> **Problem details**:
Count up the lines below that include the string "Dijital" and report the number by itself.

> **Information given**:

━━━━━━━━

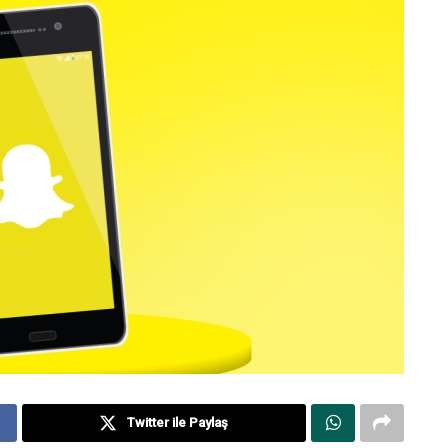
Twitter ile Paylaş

━━━━━━━━

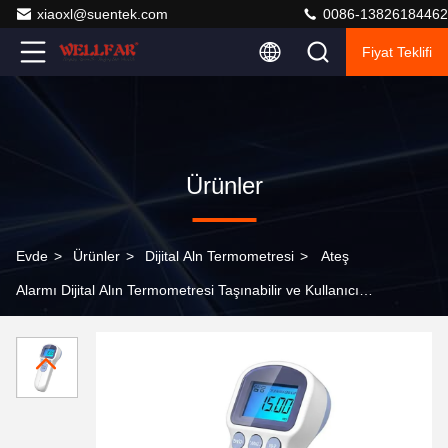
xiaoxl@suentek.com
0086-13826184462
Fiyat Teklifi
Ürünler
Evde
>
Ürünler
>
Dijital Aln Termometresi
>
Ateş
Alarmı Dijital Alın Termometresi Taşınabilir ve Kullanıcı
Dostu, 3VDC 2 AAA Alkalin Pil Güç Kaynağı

━━━━━━━━

> **Your response**:
2